Party establishments oppose change but ferment grows as president meets lawmakers and libertarians sense their moment
The controversy over the National Security Agency's surveillance methods has turned some presumed political certainties on their head.
There are very few issues in Congress that unite Tea Party Republicans with the more left-wing Democrats. Conversely, establishment Republicans and Democrats, typically at each others' throats, have found a reason to cooperate in their opposition to any changes that they say would hinder the NSA in protecting America from terrorist attack.
The House speaker, John Boehner, and the Democratic minority leader, Nancy Pelosi, trenchant adversaries, both lobbied hard to defeat an amendment by the Republican Justin Amash that would have defunded the NSA's bulk collection, as did the bipartisan leadership of the intelligence committee.
There is, however, also some evidence that the NSA controversy has revealed how a security consensus that has remained in place since 9/11 is beginning to erode. In a revealing exchange at the Senate judiciary committee on Wednesday, Sean Joyce, the deputy director of the FBI, invoked 9/11 when arguing for bulk phone records surveillance.
"We need to remember what happened in 9/11," he said. "Everyone in this room remembers where they were and what happened."
"Mr Joyce, you're stating the obvious there," interrupted the chairman, Democrat Patrick Leahy. "Be specific."
Amash, who at 33 is one of the youngest members of Congress, and who is spearheading part of the legislative push against the NSA, said there was a generational shift taking place. "There's a dynamic at work within the Republican Party that is pushing it in a more libertarian direction," he said. "If you look at members who were elected in the last two or three classes of Congress, you'll find a lot of support for my amendment."
He said the majority of Republicans who had been in the House for five years or less supported his amendment. It also received the support of a majority of Democrats in the House – a significant act of defiance by Barack Obama's own party.
One factor that may partly explain the strength of the rebellion is the feeling among many lawmakers that the true scope of NSA surveillance has been kept from them by intelligence officials. Chief among those accused of being economical with the truth is James Clapper, the director of national intelligence, who was forced to apologize for telling congress the US did not "wittingly" collect data on millions of Americans. Edward Snowden's leak of a court order forcing Verizon to hand over millions of phone records proved that was not true. A number of legislators confide that trust has broken down.
While the White House has yet to endorse any reforms – it fought Amash – it has in recent weeks begun to concede that some reform may be inevitable, as its allies seek to head off the broader reform efforts.

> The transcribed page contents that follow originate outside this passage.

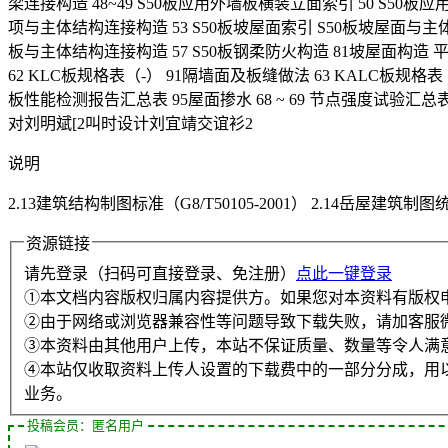
梁连接构造 48~49 S50板应用外墙板横装立面索引 50 S50
项与主体结构连接构造 53 S50板坡屋面索引 S50板坡屋面与主体结
板与主体结构连接构造 57 S50板钢柔防火构造 81坡屋面构造 平屋
62 KLC板规格表（-） 91隔墙面及板缝做法 63 KALC板规格表（
板性能检测报告汇总表 95屋面掺水 68 ~ 69 节点强度试验汇
对刘明斌[2叫时设计刘宜靖交谊衫2
说明
2.13建筑结构制图标准（G8/T50105-2001） 2.14岳屋建筑制图统
资源链接
请先登录（扫码可直接登录、免注册）
点此一键登录
①本文档内容版权归属内容提供方。如果您对本资料有版权
②由于网络或浏览器兼容性等问题导致下载失败，请加客服
③本资料由其他用户上传，本站不保证质量、数量等令人满
④本站仅收取资料上传人设置的下载费中的一部分分成，用
业务。
投稿会员：匿名用户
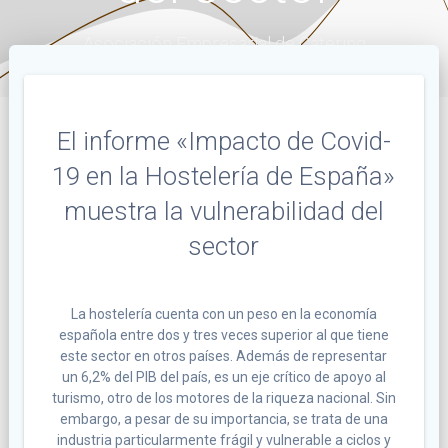
Asociación Empresarial de Catering
El informe «Impacto de Covid-
19 en la Hostelería de España»
muestra la vulnerabilidad del
sector
La hostelería cuenta con un peso en la economía
española entre dos y tres veces superior al que tiene
este sector en otros países. Además de representar
un 6,2% del PIB del país, es un eje crítico de apoyo al
turismo, otro de los motores de la riqueza nacional. Sin
embargo, a pesar de su importancia, se trata de una
industria particularmente frágil y vulnerable a ciclos y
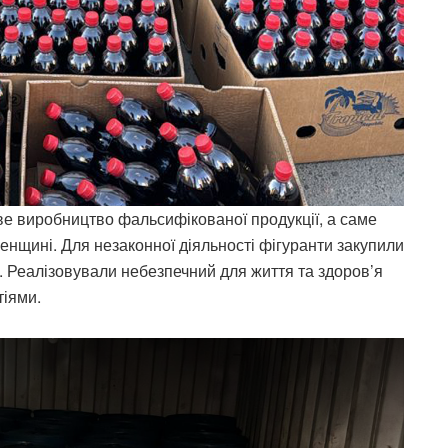
ве виробництво фальсифікованої продукції, а саме
ненщині. Для незаконної діяльності фігуранти закупили
. Реалізовували небезпечний для життя та здоров’я
тіями.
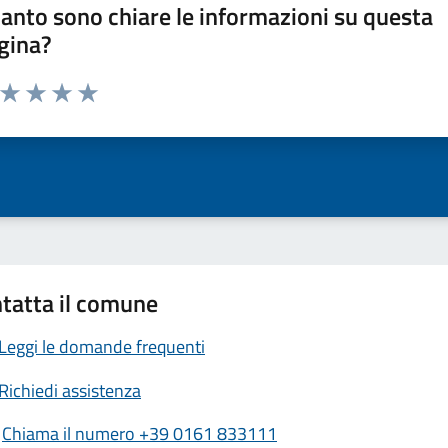
anto sono chiare le informazioni su questa
gina?
a da 1 a 5 stelle la pagina
ta 1 stelle su 5
Valuta 2 stelle su 5
Valuta 3 stelle su 5
Valuta 4 stelle su 5
Valuta 5 stelle su 5
tatta il comune
Leggi le domande frequenti
Richiedi assistenza
Chiama il numero +39 0161 833111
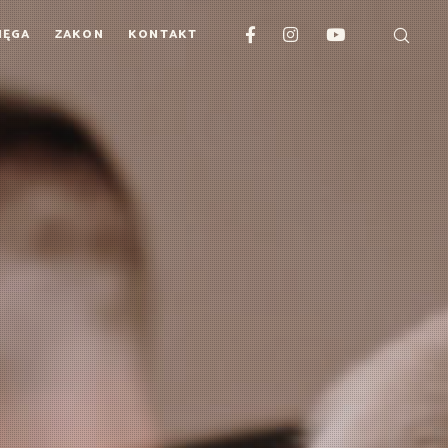
IĘGA
ZAKON
KONTAKT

Last week, the administration began declassifying surveillance documents in response to legislative frustration with their secrecy, and officials testified to the Senate they were open to changing the structure of the programs, like letting the phone companies and not the NSA maintain phone-records databases. President Obama has asked senior intelligence officials to find ways to make them "as transparent as possible". On Thursday, he met key legislators to discuss surveillance.
The bipartisan leaders of the Senate and House intelligence committees left that meeting reiterating their support for the NSA programs, but conceding that they would work through the summer to include greater privacy protections around them.

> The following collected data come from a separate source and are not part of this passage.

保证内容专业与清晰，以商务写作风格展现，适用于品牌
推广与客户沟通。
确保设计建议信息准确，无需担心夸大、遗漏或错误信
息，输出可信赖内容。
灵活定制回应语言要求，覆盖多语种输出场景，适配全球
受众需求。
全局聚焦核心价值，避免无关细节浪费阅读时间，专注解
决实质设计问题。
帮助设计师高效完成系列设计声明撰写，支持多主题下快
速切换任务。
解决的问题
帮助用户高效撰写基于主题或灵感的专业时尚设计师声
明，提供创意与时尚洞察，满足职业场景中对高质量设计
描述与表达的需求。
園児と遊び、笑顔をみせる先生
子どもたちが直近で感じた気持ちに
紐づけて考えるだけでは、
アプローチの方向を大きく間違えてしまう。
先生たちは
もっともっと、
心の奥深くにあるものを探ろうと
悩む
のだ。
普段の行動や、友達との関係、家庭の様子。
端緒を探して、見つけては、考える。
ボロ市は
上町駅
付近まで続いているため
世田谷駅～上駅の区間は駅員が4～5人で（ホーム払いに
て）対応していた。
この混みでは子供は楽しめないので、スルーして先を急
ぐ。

"The president said, and I accept what he said, that he was open to suggestions," said the Oregon senator Ron Wyden, who was at the meeting. "And I smiled and said, 'You all are going to get a number of them from me."
Reformers recognize they will not easily constrain the NSA, the authority of which has only grown since 9/11. One problem for them is Snowden himself. There is virtually no sympathy for him on Capitol Hill, as evidenced by the furious legislative reaction to his seeking and gaining asylum in Russia. But the scale of legislation being drafted in Washington suggests that disdain for Snowden has not translated into disregard for the secrets he has made public.

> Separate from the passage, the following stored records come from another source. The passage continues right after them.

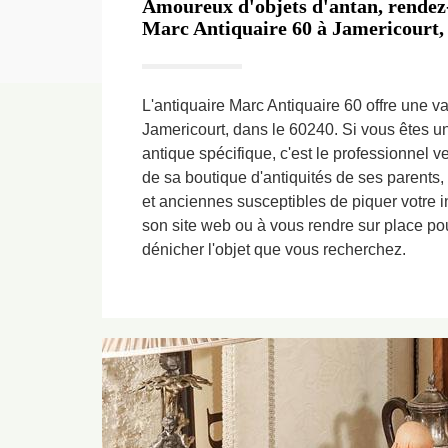
Amoureux d'objets d'antan, rendez-
Marc Antiquaire 60 à Jamericourt, s
L'antiquaire Marc Antiquaire 60 offre une va
Jamericourt, dans le 60240. Si vous êtes u
antique spécifique, c'est le professionnel ve
de sa boutique d'antiquités de ses parents
et anciennes susceptibles de piquer votre in
son site web ou à vous rendre sur place pou
dénicher l'objet que vous recherchez.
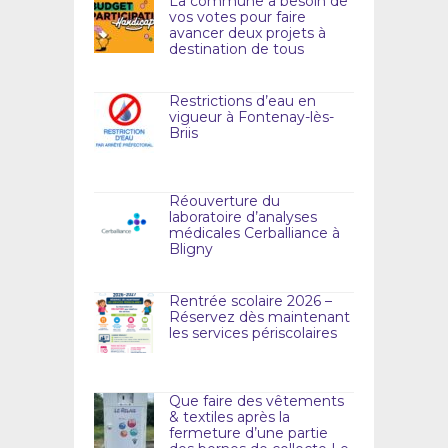
La commune a besoin de
vos votes pour faire
avancer deux projets à
destination de tous
Restrictions d’eau en
vigueur à Fontenay-lès-
Briis
Réouverture du
laboratoire d’analyses
médicales Cerballiance à
Bligny
Rentrée scolaire 2026 –
Réservez dès maintenant
les services périscolaires
Que faire des vêtements
& textiles après la
fermeture d’une partie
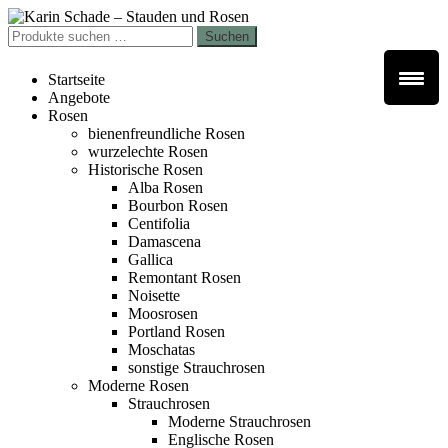
Zur
Zum
Navigation
Inhalt
Suchen
Suchen
springen
springen
nach:
Startseite
Angebote
Rosen
bienenfreundliche Rosen
wurzelechte Rosen
Historische Rosen
Alba Rosen
Bourbon Rosen
Centifolia
Damascena
Gallica
Remontant Rosen
Noisette
Moosrosen
Portland Rosen
Moschatas
sonstige Strauchrosen
Moderne Rosen
Strauchrosen
Moderne Strauchrosen
Englische Rosen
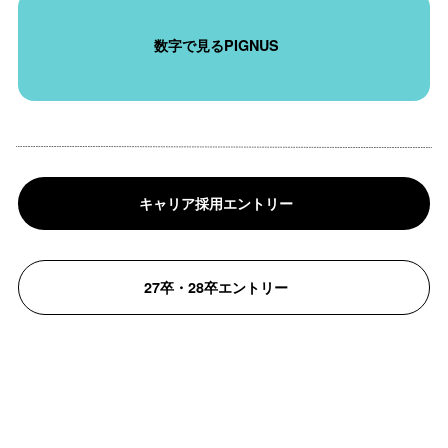
数字で見るPIGNUS
キャリア採用エントリー
27卒・28卒エントリー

"I think the American people are capable of separating the illegal, completely intolerable actions of a lawbreaker like Snowden from the legitimate concerns that are expressed about protecting individual rights," said senator Richard Blumenthal, from Connecticut.
A key factor will be the summer recess, when members of Congress pass time with voters. On Friday, legislators were preparing to leave Washington for a month.
Wyden said he was surprised at how his Oregon constituents were talking about obscure surveillance issues in barber shops, a phenomena he expects to be repeated elsewhere.
"I think the summer recess will help us rather than hurt us, because the reality is there are few issues imaginable more important than security and liberty," he said. "This is as important as it gets. I think we're going to pick up support in the summer."